L’ancien premier ministre grec Alexis Tsipras a annoncé mardi la création d’un nouveau parti politique, baptisé « ELAS » (acronyme signifiant « Espoir » en grec). Après trois ans de retrait de la vie politique, il entend ainsi redevenir l’homme providentiel de la gauche et concurrencer le premier ministre conservateur Kyriakos Mitsotakis, au pouvoir depuis sept ans.
Un retour attendu
Alexis Tsipras, qui a dirigé la Grèce de 2015 à 2019, avait quitté la tête de son ancienne formation, le parti de gauche radicale Syriza, à la suite de la défaite aux élections législatives de 2023. Il s’était alors mis en retrait, laissant la place à une nouvelle direction. Aujourd’hui, il juge que la gauche grecque est « dispersée et affaiblie » et qu’elle a besoin d’un nouveau souffle pour faire face à la droite.

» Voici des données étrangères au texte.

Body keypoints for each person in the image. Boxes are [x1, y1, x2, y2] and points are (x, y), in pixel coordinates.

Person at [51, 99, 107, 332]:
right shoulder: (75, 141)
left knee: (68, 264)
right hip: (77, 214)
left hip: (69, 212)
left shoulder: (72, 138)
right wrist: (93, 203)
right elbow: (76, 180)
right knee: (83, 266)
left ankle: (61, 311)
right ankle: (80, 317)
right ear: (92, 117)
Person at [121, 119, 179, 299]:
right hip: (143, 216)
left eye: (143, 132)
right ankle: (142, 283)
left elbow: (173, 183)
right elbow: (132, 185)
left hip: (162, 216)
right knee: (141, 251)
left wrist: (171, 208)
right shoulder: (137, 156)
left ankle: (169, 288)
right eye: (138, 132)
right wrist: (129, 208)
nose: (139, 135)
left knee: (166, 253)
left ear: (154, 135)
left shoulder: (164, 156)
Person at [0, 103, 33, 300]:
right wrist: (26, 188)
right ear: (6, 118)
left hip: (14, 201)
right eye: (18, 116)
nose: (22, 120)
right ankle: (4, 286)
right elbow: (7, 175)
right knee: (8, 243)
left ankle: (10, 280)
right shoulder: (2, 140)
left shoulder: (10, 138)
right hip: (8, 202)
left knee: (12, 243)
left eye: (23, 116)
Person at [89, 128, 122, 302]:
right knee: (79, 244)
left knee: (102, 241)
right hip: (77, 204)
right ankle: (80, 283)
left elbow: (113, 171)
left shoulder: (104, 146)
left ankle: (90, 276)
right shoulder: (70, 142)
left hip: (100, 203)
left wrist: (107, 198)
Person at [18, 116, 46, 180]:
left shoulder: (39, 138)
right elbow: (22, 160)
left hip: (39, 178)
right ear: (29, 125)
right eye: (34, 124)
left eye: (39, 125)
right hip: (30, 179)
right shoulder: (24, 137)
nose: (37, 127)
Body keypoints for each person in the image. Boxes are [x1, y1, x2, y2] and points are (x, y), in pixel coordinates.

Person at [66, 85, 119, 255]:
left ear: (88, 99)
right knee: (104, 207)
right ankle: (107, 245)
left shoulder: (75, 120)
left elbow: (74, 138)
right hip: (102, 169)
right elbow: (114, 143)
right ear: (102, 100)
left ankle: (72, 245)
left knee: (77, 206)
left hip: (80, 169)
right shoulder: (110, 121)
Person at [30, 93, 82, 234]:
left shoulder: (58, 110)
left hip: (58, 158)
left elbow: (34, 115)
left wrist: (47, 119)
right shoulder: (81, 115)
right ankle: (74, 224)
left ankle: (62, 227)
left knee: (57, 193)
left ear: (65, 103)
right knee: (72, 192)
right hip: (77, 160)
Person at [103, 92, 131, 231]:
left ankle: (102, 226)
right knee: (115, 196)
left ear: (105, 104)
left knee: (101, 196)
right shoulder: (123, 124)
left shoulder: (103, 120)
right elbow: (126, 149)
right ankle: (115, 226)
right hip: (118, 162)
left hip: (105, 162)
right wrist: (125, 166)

Un projet pour rassembler la gauche
« ELAS » se présente comme un parti ouvert, fédérateur, qui veut rassembler les différentes sensibilités de la gauche grecque : écologistes, sociaux-démocrates, anciens communistes et citoyens déçus par le gouvernement Mitsotakis. Dans son discours de lancement, Alexis Tsipras a critiqué la politique libérale du gouvernement, accusé de démanteler les services publics, de favoriser les privatisations et de ne pas protéger les plus vulnérables.
Des défis majeurs
La tâche s’annonce difficile pour l’ancien chef de l’État. La gauche grecque est aujourd’hui fragmentée entre plusieurs formations : Syriza, désormais dirigé par Stefanos Kasselakis, le Pasok (socialiste), et des mouvements plus radicaux. De plus, la popularité de Kyriakos Mitsotakis reste solide, portée par une croissance économique modérée et une relative stabilité politique. Les premiers sondages d’opinion, réalisés après l’annonce, donnent « ELAS » autour de 8 à 10 % des intentions de vote, loin derrière la droite au pouvoir.
Un pari risqué
Alexis Tsipras mise sur son capital de sympathie auprès des classes populaires et sur sa capacité à incarner une alternative crédible. Il espère redonner espoir aux électeurs de gauche qui se sont abstenus lors des derniers scrutins. Mais son passif de premier ministre, marqué par l’accord avec les créanciers de la Grèce en 2015 et la mise en œuvre de mesures d’austérité, reste un poids. De nombreux électeurs ne lui ont pas pardonné ce qu’ils considèrent comme une trahison des idéaux de gauche.
Réactions politiques
Le parti au pouvoir, Nouvelle Démocratie, a ironisé sur ce retour, estimant que « Tsipras revient comme le sauveur d’une gauche qu’il a lui-même détruite ». Syriza, de son côté, a dénoncé une « manœuvre personnelle » qui risque de diviser encore plus l’opposition. Les cadres du Pasok ont, quant à eux, appelé à l’unité de la gauche contre la droite, mais sans se prononcer sur une alliance avec « ELAS ».
Prochaines échéances
La prochaine échéance électorale en Grèce est prévue en 2027, mais des élections anticipées ne sont pas exclues si la majorité venait à se fragiliser. D’ici là, Alexis Tsipras devra structurer son nouveau parti, élargir sa base militante et convaincre au-delà des cercles de fidèles. Son succès dépendra de sa capacité à proposer un programme alternatif crédible et à incarner un leadership fédérateur.